A zoo in China has denied that one of its sun bears is actually a human in a costume after footage of an animal standing on its hind legs raised online accusations of a furry imposter.
The video clip of the bear standing up and interacting with a group of people at the zoo in the eastern city of Hangzhou went viral on Chinese social media over the weekend.
Many social media users posted comments doubting the bear was real, with some claiming its bipedal stance and wrinkled skin suggested it was actually a human in a costume.
Hangzhou Zoo dismissed the rumours, saying on its social media Monday that the sun bears from Malaysia are smaller than other bears and look different, but are the real deal.
It came after the zoo issued a statement written from the bear’s perspective, saying its detractors “really don’t understand me”.
“The zoo’s director called me after work yesterday and asked if I was relaxed about finding a two-legged beast to replace me,” Sunday’s statement added.
“Some people thought the way I stand up looks too human… so I want to emphasize again: I’m a sun bear!”

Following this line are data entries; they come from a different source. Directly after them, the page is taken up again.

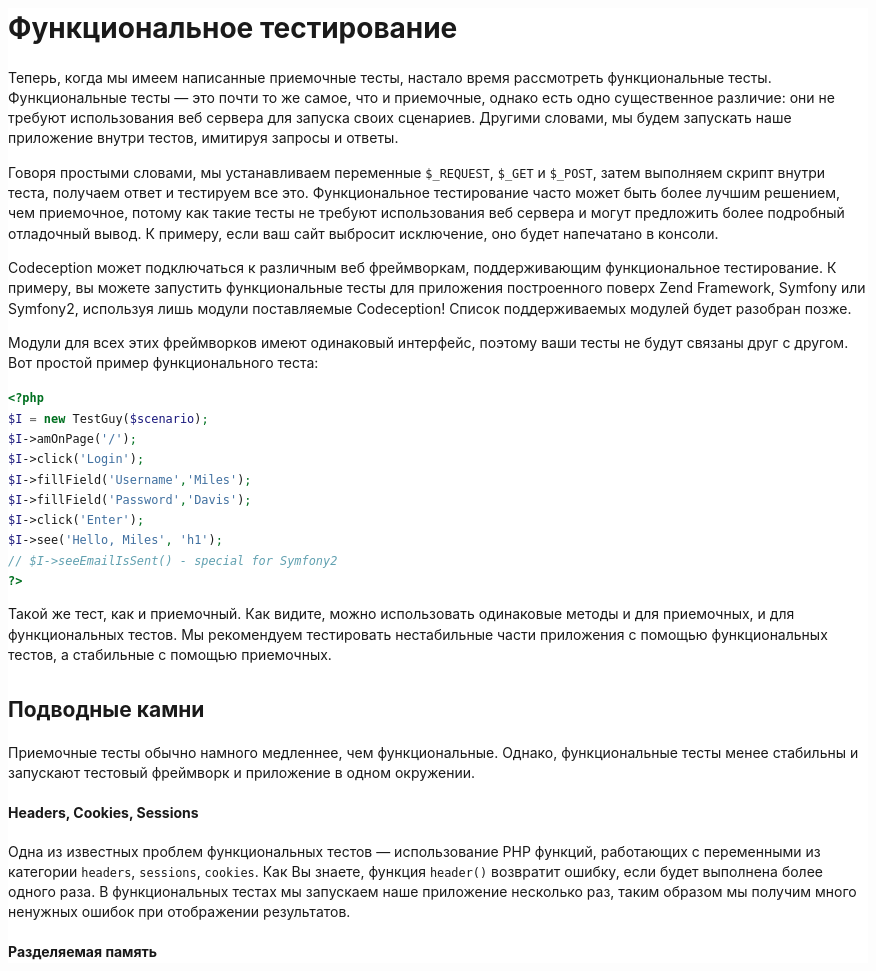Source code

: # Функциональное тестирование

Теперь, когда мы имеем написанные приемочные тесты, настало время рассмотреть функциональные тесты. Функциональные тесты — это почти то же самое, что и приемочные, однако есть одно существенное различие: они не требуют использования веб сервера для запуска своих сценариев. Другими словами, мы будем запускать наше приложение внутри тестов, имитируя запросы и ответы.

Говоря простыми словами, мы устанавливаем переменные `$_REQUEST`, `$_GET` и `$_POST`, затем выполняем скрипт внутри теста, получаем ответ и тестируем все это.
Функциональное тестирование часто может быть более лучшим решением, чем приемочное, потому как такие тесты не требуют использования веб сервера и могут предложить более подробный отладочный вывод. К примеру, если ваш сайт выбросит исключение, оно будет напечатано в консоли.

Codeception может подключаться к различным веб фреймворкам, поддерживающим функциональное тестирование. К примеру, вы можете запустить функциональные тесты для приложения построенного поверх Zend Framework, Symfony или Symfony2, используя лишь модули поставляемые Codeception! Список поддерживаемых модулей будет разобран позже.

Модули для всех этих фреймворков имеют одинаковый интерфейс, поэтому ваши тесты не будут связаны друг с другом. Вот простой пример функционального теста:

``` php
<?php
$I = new TestGuy($scenario);
$I->amOnPage('/');
$I->click('Login');
$I->fillField('Username','Miles');
$I->fillField('Password','Davis');
$I->click('Enter');
$I->see('Hello, Miles', 'h1');
// $I->seeEmailIsSent() - special for Symfony2
?>
```

Такой же тест, как и приемочный. Как видите, можно использовать одинаковые методы и для приемочных, и для функциональных тестов.
Мы рекомендуем тестировать нестабильные части приложения с помощью функциональных тестов, а стабильные с помощью приемочных.

## Подводные камни

Приемочные тесты обычно намного медленнее, чем функциональные. Однако, функциональные тесты менее стабильны и запускают тестовый фреймворк и приложение в одном окружении.

#### Headers, Cookies, Sessions

Одна из известных проблем функциональных тестов — использование PHP функций, работающих с переменными из категории `headers`, `sessions`, `cookies`.
Как Вы знаете, функция `header()` возвратит ошибку, если будет выполнена более одного раза. В функциональных тестах мы запускаем наше приложение несколько раз, таким образом мы получим много ненужных ошибок при отображении результатов.

#### Разделяемая память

WATCH: 🐻 A viral video of a black sun bear at Hangzhou Zoo in China’s Zhejiang province has some netizens convinced it is a human in disguise. The zoo has since spoken out to quash the rumours, maintaining that it is “definitely a real animal”. pic.twitter.com/hzHOZSnLPT
— TODAY (@TODAYonline) 31 July 2023
What is a sun bear?
Sun bears are native to Southeast Asia and are named for a patch of bright orange or cream-colored chest fur that stands out against the rest of their jet-black fur.
They are the size of large dogs, standing at most 1.3 meters (4 feet) tall on their hind legs, compared with up to 2.8 meters (9 feet) for grizzlies and other species, according to the zoo.
The sun bear is listed as a vulnerable species due to deforestation and the global wildlife trade.
Other zoos in China have previously been accused of stocking their enclosures with animals that are not what they seem – including a hairy dog that was passed off as an “African lion” and a pool filled with penguin-shaped balloons.